**TEXTE À EXAMINER**
=-=-=-=-=

ERP maison, et ancien, données réparties sur 185 agences, et des bases de données propriétaires. L’existant de Supplay partait de loin. Grâce à la virtualisation des données et au low-code, la DSI a pu malgré tout développer de nouvelles applications et se transformer rapidement.

Supplay (700 millions d’euros de chiffre d’affaires) est une filiale du groupe Manpower. Son legacy était ancien et monolithique, un handicap pour se moderniser et permettre à la DSI de 26 personnes de satisfaire les demandes de ses métiers. Mais elle y est tout de même arrivée.

Libérer l’accès au trésor de guerre interne

Le cœur du SI, explique son DSI André Wei, est un ERP développé en interne en 4 GL il y a 30 ans, une base de données propriétaire, un fork d’Informix, et « un monolithe par agence », soit une informatique dédiée pour chacune des 185 agences de Supplay.

=-=-=-=-=

**ÉNONCÉ**
Reproduisez intégralement et à l'identique le texte ci-dessus sur le système d'information de Supplay.

**MATÉRIEL FOURNI**
=-=-=-=-=

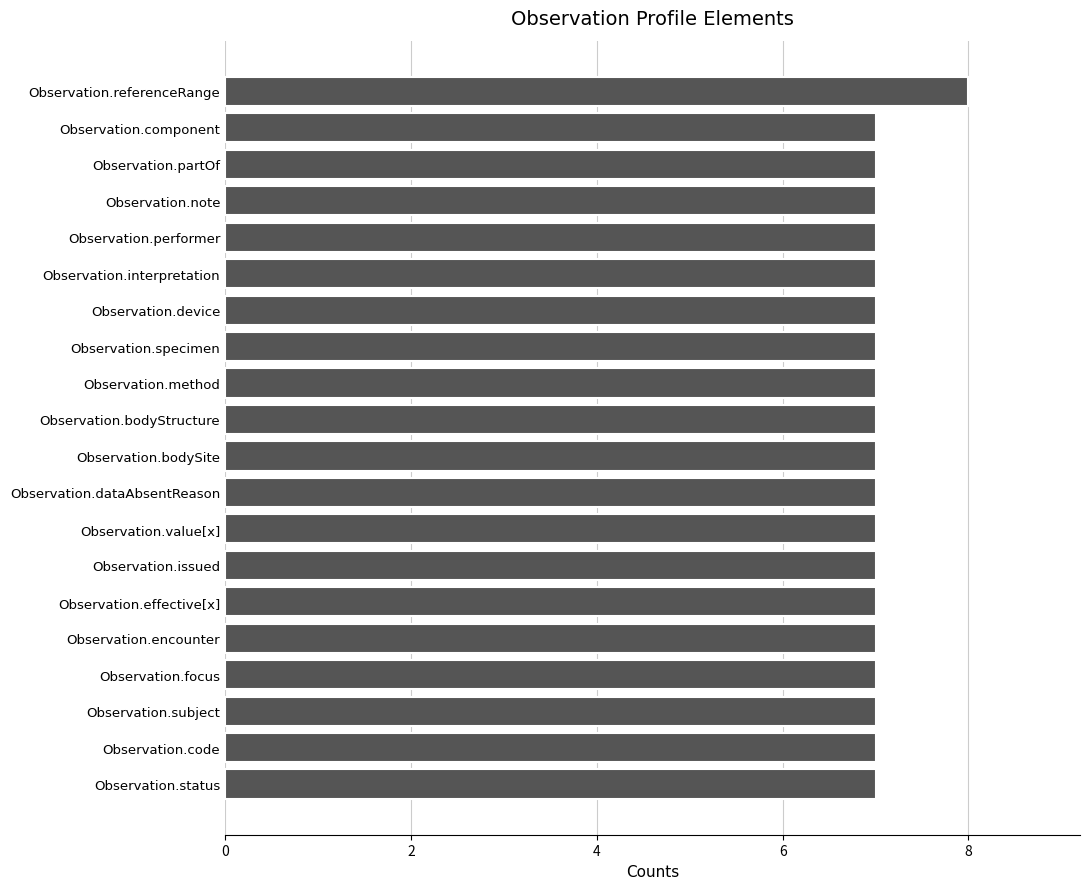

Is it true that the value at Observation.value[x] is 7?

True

=-=-=-=-=

**RÉSULTAT ATTENDU**
ERP maison, et ancien, données réparties sur 185 agences, et des bases de données propriétaires. L’existant de Supplay partait de loin. Grâce à la virtualisation des données et au low-code, la DSI a pu malgré tout développer de nouvelles applications et se transformer rapidement.

Supplay (700 millions d’euros de chiffre d’affaires) est une filiale du groupe Manpower. Son legacy était ancien et monolithique, un handicap pour se moderniser et permettre à la DSI de 26 personnes de satisfaire les demandes de ses métiers. Mais elle y est tout de même arrivée.

Libérer l’accès au trésor de guerre interne

Le cœur du SI, explique son DSI André Wei, est un ERP développé en interne en 4 GL il y a 30 ans, une base de données propriétaire, un fork d’Informix, et « un monolithe par agence », soit une informatique dédiée pour chacune des 185 agences de Supplay.